:: WRITTEN INSTRUCTION ::
Return the records from their start through the line that contains "ವೇಷಪರಿಕರಗಳು", including that line, and reproduce each line without any change.

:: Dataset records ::
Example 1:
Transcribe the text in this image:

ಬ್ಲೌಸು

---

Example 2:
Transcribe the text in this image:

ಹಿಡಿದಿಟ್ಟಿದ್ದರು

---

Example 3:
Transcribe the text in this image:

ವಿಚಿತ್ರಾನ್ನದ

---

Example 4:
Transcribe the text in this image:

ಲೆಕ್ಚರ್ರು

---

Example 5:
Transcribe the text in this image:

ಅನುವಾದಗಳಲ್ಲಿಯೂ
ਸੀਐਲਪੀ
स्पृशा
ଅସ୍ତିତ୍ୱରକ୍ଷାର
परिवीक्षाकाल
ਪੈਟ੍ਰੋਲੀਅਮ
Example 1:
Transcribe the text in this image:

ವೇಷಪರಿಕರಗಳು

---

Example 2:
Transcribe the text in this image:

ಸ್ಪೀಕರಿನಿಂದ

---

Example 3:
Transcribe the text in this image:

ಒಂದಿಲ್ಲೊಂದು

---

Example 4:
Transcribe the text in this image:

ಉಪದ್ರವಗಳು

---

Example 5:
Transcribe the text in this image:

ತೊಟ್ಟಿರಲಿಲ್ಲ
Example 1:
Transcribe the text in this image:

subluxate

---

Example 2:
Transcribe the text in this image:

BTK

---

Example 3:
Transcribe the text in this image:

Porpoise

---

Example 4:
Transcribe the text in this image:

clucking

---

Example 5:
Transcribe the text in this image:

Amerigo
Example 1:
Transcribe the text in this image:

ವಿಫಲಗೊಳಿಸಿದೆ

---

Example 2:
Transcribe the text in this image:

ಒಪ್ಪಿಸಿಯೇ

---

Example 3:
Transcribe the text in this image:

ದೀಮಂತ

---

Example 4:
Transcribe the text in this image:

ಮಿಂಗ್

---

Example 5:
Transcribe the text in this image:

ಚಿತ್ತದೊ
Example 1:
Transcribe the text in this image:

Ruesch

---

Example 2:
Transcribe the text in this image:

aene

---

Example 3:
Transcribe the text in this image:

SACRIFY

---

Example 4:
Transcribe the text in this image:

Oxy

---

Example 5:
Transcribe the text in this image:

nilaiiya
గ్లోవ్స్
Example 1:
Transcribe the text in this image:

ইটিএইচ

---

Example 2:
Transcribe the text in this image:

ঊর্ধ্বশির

:: FINISHED TASK ::
Example 1:
Transcribe the text in this image:

ಬ್ಲೌಸು

---

Example 2:
Transcribe the text in this image:

ಹಿಡಿದಿಟ್ಟಿದ್ದರು

---

Example 3:
Transcribe the text in this image:

ವಿಚಿತ್ರಾನ್ನದ

---

Example 4:
Transcribe the text in this image:

ಲೆಕ್ಚರ್ರು

---

Example 5:
Transcribe the text in this image:

ಅನುವಾದಗಳಲ್ಲಿಯೂ
ਸੀਐਲਪੀ
स्पृशा
ଅସ୍ତିତ୍ୱରକ୍ଷାର
परिवीक्षाकाल
ਪੈਟ੍ਰੋਲੀਅਮ
Example 1:
Transcribe the text in this image:

ವೇಷಪರಿಕರಗಳು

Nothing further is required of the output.